IoT Device Security: Where Are We in 2024?

In 2024, the Internet of Things (IoT) has become deeply integrated into our daily lives. As an information security professional, I reflect on where we stand with IoT device security and what still needs improvement.

The Growth of IoT Devices

The number of connected IoT devices has exploded over the last decade. There are now over 30 billion IoT devices worldwide, compared to around 15 billion in 2019. This rapid growth is driven by:

• Decreasing costs of sensors, processors, and wireless connectivity.
• Innovation in IoT devices for homes, industries, utilities, transportation, healthcare, and more.
• Expanding cellular and low-power wireless networks to connect IoT devices.

Key types of IoT devices today include:

• Smart home devices – Smart speakers, lights, thermostats, appliances, security cameras.
• Wearables – Smart watches, fitness trackers, medical monitors.
• Industrial IoT – Sensors, actuators, controls in factories, energy grids, farms.
• Vehicle telematics – Fleet tracking, usage-based insurance, automated diagnostics.

With IoT playing an essential role across many sectors, the number of connected devices will likely continue growing. IHS Markit forecasts there will be 125 billion IoT devices by 2030.

The Evolution of IoT Device Security

In the early days of IoT, there was minimal focus on cybersecurity by device manufacturers. Many IoT devices had poor password practices, unencrypted network traffic, unpatched firmware vulnerabilities, and insecure software/firmware update mechanisms.

This resulted in major IoT botnets like Mirai in 2016, which infected over 600,000 IoT devices to conduct massive distributed denial-of-service (DDoS) attacks. The Mirai botnet was a wake-up call, demonstrating the dangers of weak IoT security.

Since then, we have seen meaningful improvements in IoT device security:

• Secure boot capabilities to verify firmware integrity.
• Device identity and authentication through hardware roots of trust.
• Encrypted communications and storage to protect data in transit and at rest.
• Secure update mechanisms to patch firmware remotely.
• Cloud security services to monitor devices and detect threats.

Major IoT platforms from Amazon, Google, Microsoft now offer robust device security capabilities. IoT device certification programs like UL 2900 also promote better security in the design process.
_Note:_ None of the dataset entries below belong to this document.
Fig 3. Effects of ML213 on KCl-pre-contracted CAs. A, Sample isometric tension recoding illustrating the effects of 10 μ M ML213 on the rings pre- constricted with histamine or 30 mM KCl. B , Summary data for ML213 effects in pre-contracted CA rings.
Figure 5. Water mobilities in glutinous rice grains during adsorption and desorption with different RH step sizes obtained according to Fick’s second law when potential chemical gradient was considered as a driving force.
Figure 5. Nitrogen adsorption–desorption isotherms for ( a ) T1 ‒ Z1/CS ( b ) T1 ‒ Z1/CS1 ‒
Remaining IoT Device Security Risks

Despite the progress, significant IoT device security risks remain today:

• Legacy/orphaned devices – Older devices still in use may lack updates.
• Consumer focus – Consumers prioritize features/cost over security.
• Supply chain risks – Vulnerabilities can be introduced from suppliers.
• Weak passwords – Devices with default passwords not changed.
• Lack of monitoring – Most consumers don’t monitor IoT threats.

Home IoT devices are a major area of concern, with billions of weakly-secured consumer devices deployed. The 2021 Mirai variant highlighted that major IoT botnets are still a threat.
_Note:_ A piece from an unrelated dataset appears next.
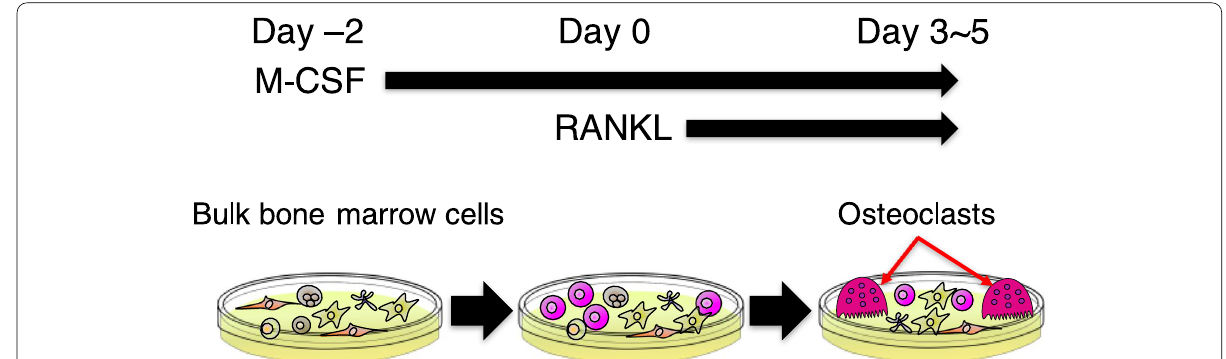
Fig. 1 Schematic of the osteoclast culture system. Murine bulk bone marrow cells are treated with M-CSF for 2 days, and then, these cells are stimulated with RANKL in the presence of M-CSF. Osteoclasts appear in the culture system after 3–5 days of RANKL stimulation. The osteoclast culture contains heterogeneous populations of cells, only a portion of which is able to differentiate into mature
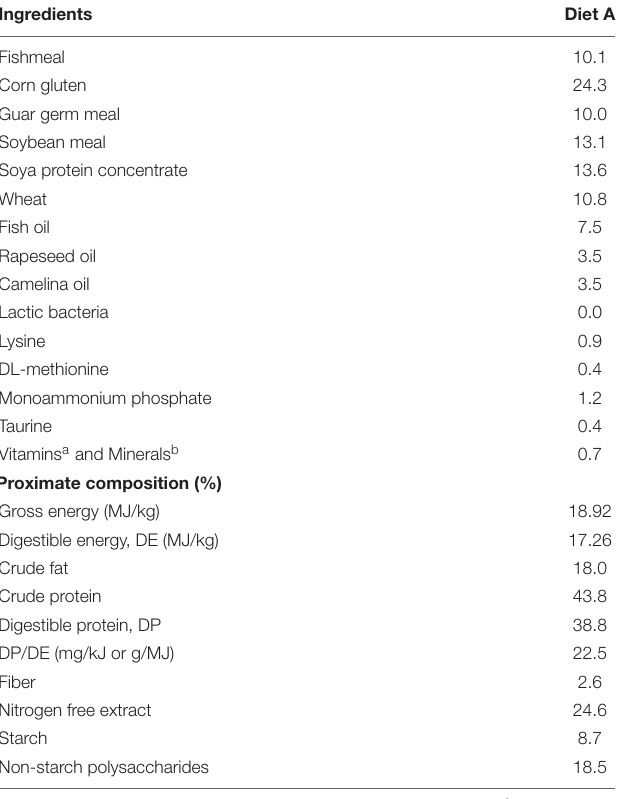
TABLE 1 | Ingredients and chemical composition (%) of control diet (Diet A) used in the trial.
IoT Security Recommendations for Organizations

For organizations implementing enterprise IoT, I recommend the following security best practices:

• Maintain a device inventory with hardware/firmware details.
• Enable role-based access control (RBAC) for users.
• Require multi-factor authentication (MFA) to access devices.
• Continuously monitor devices and network traffic for anomalies.
• Segment IoT networks from other IT systems.
• Work with vendors that prioritize secure design.
• Patch devices frequently using available updates.
• Replace legacy/insecure IoT devices when possible.

Following these recommendations will drastically improve an organization’s IoT security posture.

The Future of IoT Security

While IoT device security has come a long way, more progress is still needed. As IoT becomes ubiquitous, it presents a hugely enticing target for cybercriminals and nation-state hackers.

I believe several key technologies will shape the future of IoT security:

• Blockchain to authenticate devices and secure data provenance.
• AI-driven security to identify sophisticated IoT attacks.
• Quantum-resistant cryptography to protect against future quantum computing attacks.
• Lightweight cryptography optimized for resource-constrained IoT devices.
• IoT SBOMs and firmware transparency to improve supply chain security.

Advancing security research and collaboration between academia, private sector, and government will also be critical to get ahead of evolving IoT threats.

Overall, I am optimistic about the future of IoT security, though we still have challenges to overcome. With continued effort, IoT devices can become hardened targets rather than easy prey for attackers.